Unquestionably, the novel is at its best in dealing with Dag, the troubled kid who turns into a pyromaniac. It doesn’t try to get into his head, defining him through the tension he creates in his parents Ingemann and Alma—their desperate concern, fear and heartbreak. His interactions with Ingemann and Alma are at the core of the novel, a motif of parental loss that plays out in other generations, in other ways.

Before I Burn juggles one very tense storyline with another less impactful one—the coming-of-age of Gaute—and this is where the novel falters. It shares almost equal time with the conflagrations and it feels like the Gaute-becomes-a-writer plot took up so many pages because it was important to Heivoll, not because it always added to the underlying story. I expected the strands to weave together by the end and transform each other’s meaning but it never really happened.

What did result was an excellent sketch of the community and its reactions, both short and long-term, to the fires of 1978. Little effort is made to distinguish the multitude of people in the small town, emphasising their bond rather than sowing confusion for the reader. Gaute’s research into the past becomes an investigation into the private life and small moments which define a person. “We chatted for ages. Not only about the fires; other stories also came up, interwoven into previous ones, and in this way the conversation extended into a picture that grew bigger and bigger, and in the end it was unstoppable”.

Before I Burn is not the sort of book you should take on vacation. It is grim and will have you calling your house at all hours to check it’s still there. Yet it’s also graceful and strangely captivating, hypnotic in its attention to detail and in its evocations of life’s great pains and small joys. That’s a tough sell for some, but if you like Nordic noir it’ll be right up your street.

#### What to work on
• 1. Summarize the review in two sentences.
• 2. Reproduce the part of the review that begins at the words "Before I Burn is" and stops after the words "up your street.".
Rely only on the review above.

#### Supplied material
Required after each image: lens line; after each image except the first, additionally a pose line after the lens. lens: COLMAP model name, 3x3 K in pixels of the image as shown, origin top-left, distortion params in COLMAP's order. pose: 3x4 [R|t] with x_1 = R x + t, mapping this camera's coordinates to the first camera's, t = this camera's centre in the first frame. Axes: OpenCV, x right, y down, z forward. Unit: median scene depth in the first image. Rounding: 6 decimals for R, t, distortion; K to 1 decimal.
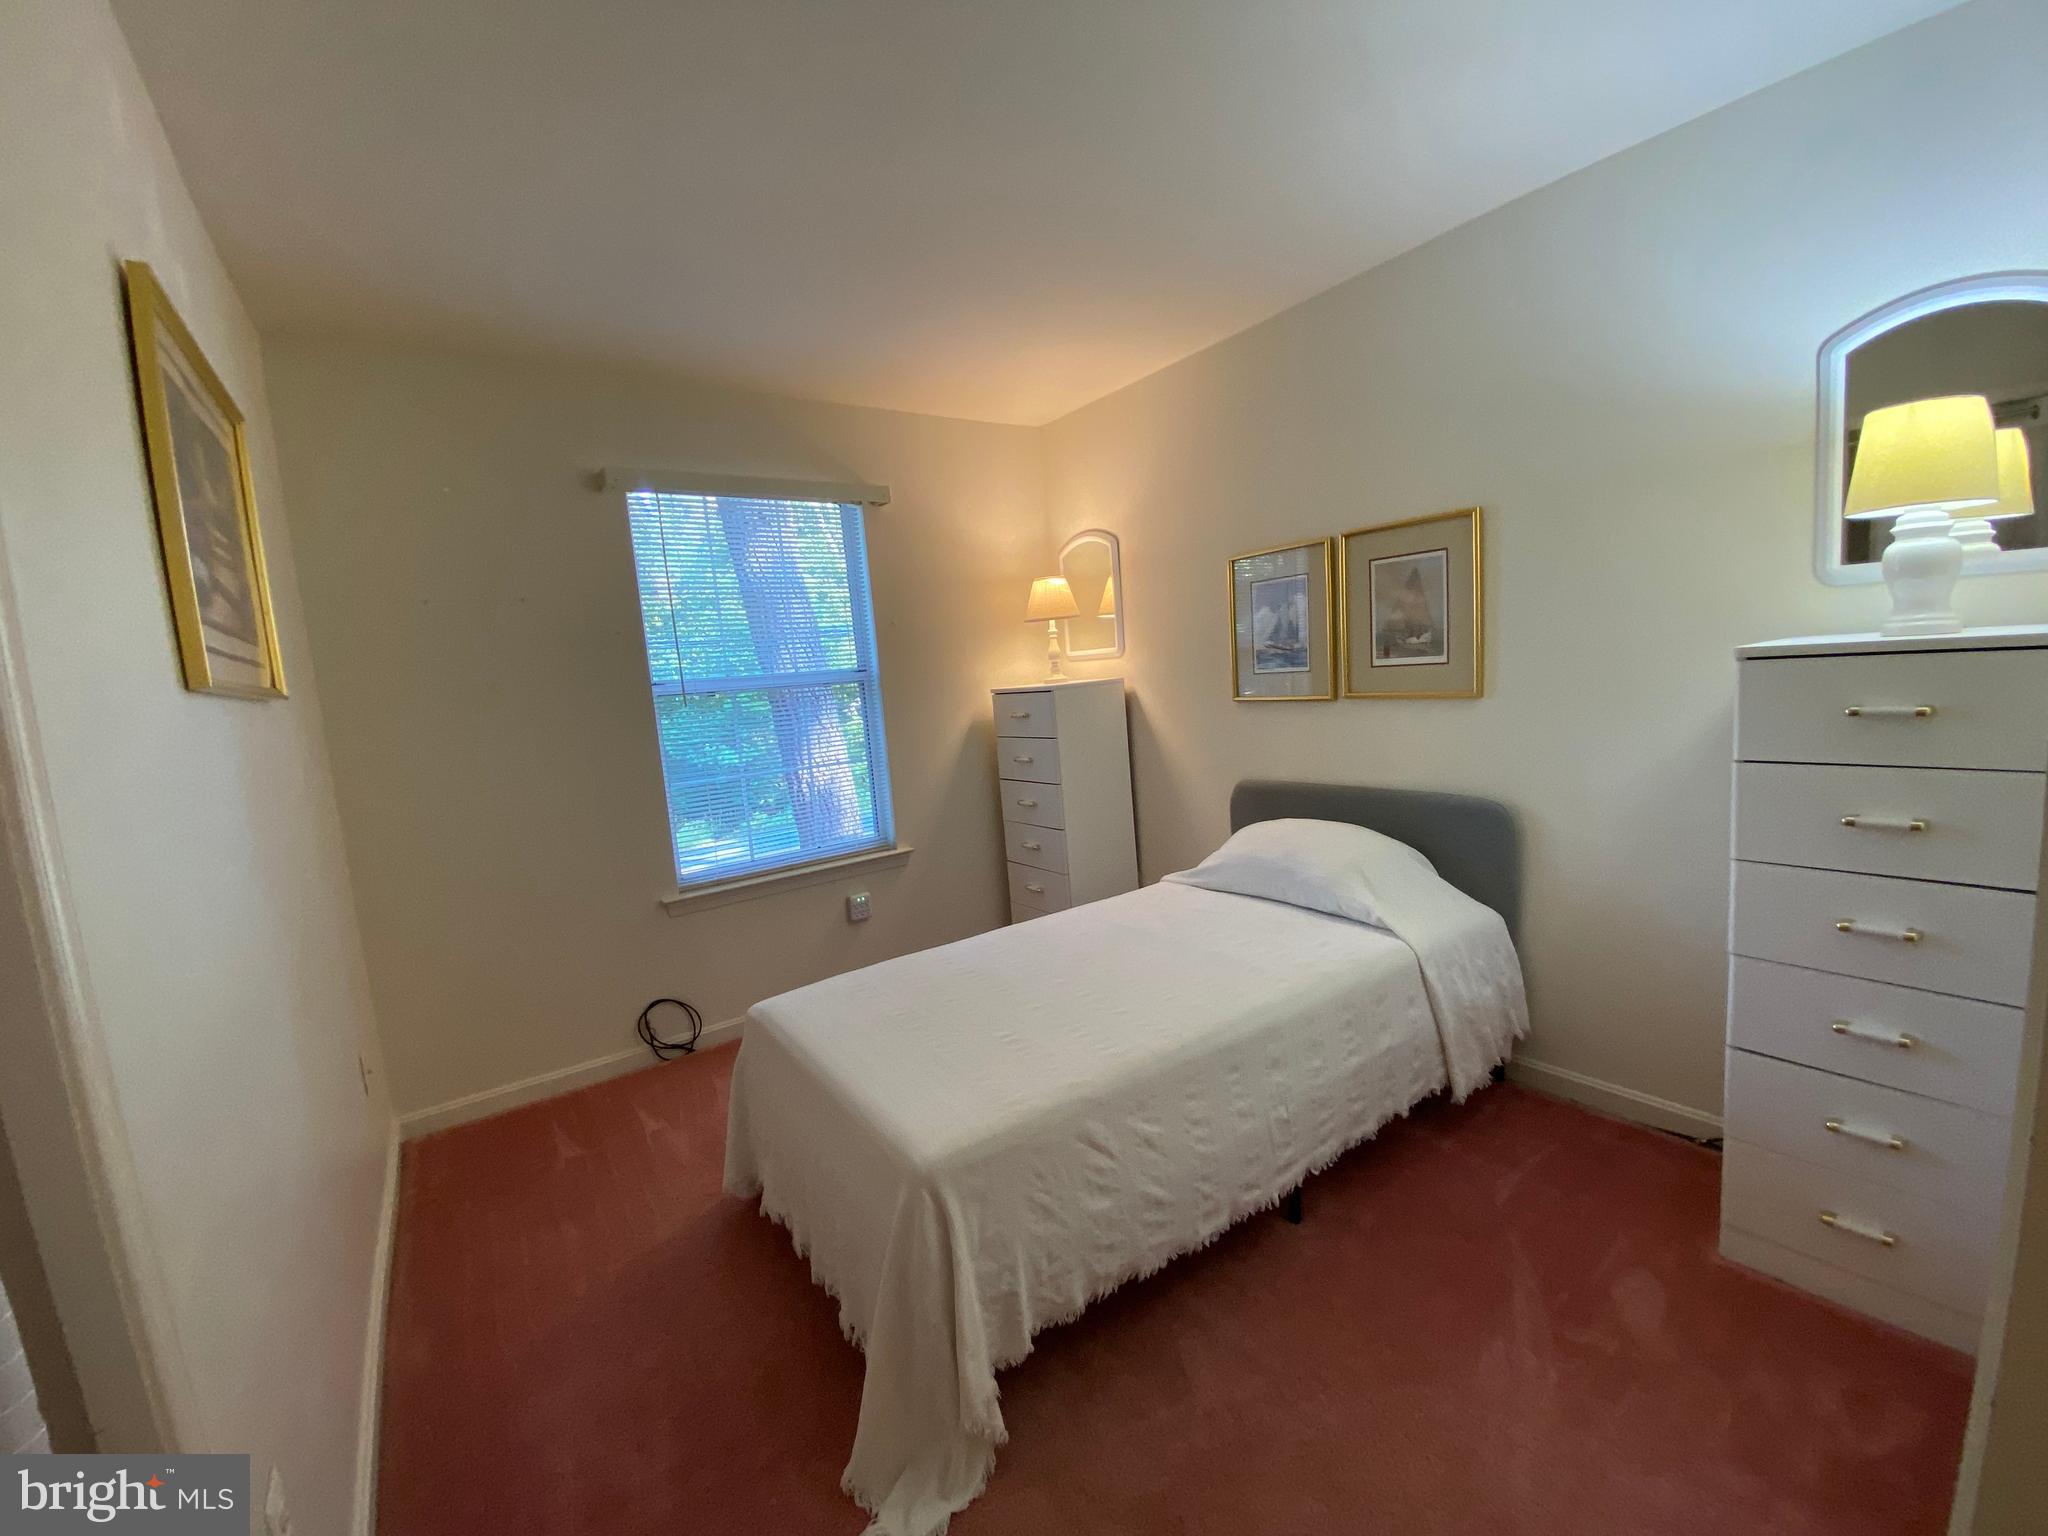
lens RADIAL K [[822.8, 0, 1016.3], [0, 822.8, 770.6], [0, 0, 1]] dist [0.039624, -0.027725]
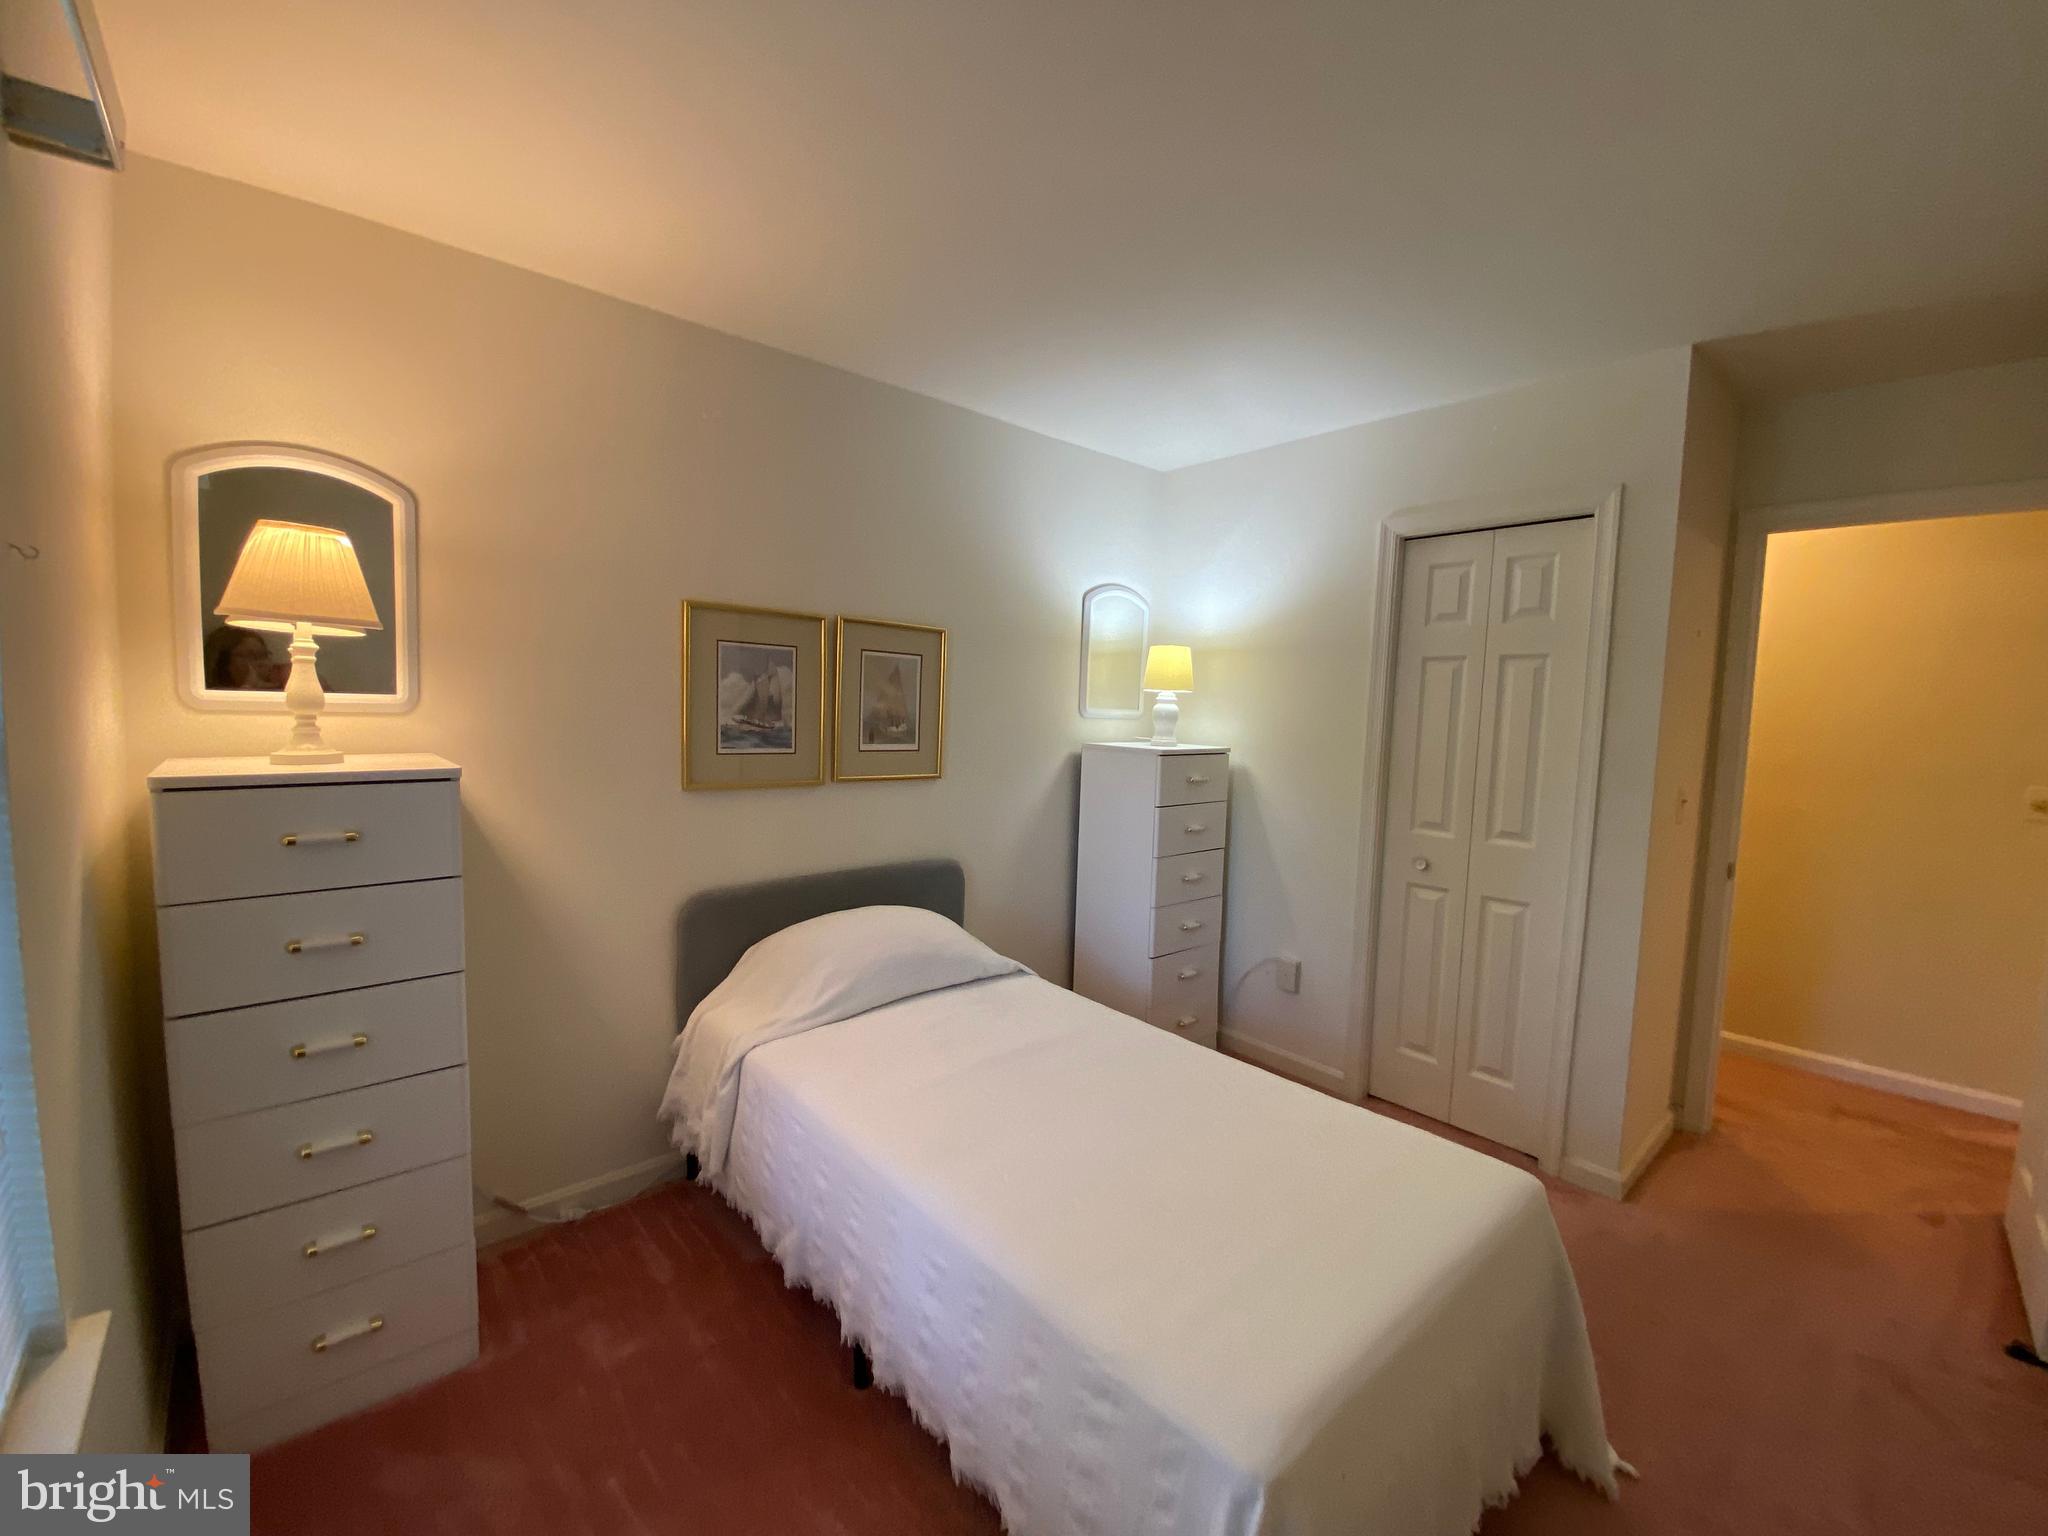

#### Answers for the exercise
• 1. The review finds Before I Burn at its best with Dag, a troubled kid who becomes a pyromaniac and who is defined through the fear and heartbreak of his parents Ingemann and Alma, but says the novel falters with its less impactful storyline about the coming-of-age of Gaute. It credits the book with an excellent sketch of the community's reactions to the fires of 1978 and calls it grim yet graceful and captivating, a good fit for readers who like Nordic noir.

• 2.
Before I Burn is not the sort of book you should take on vacation. It is grim and will have you calling your house at all hours to check it’s still there. Yet it’s also graceful and strangely captivating, hypnotic in its attention to detail and in its evocations of life’s great pains and small joys. That’s a tough sell for some, but if you like Nordic noir it’ll be right up your street.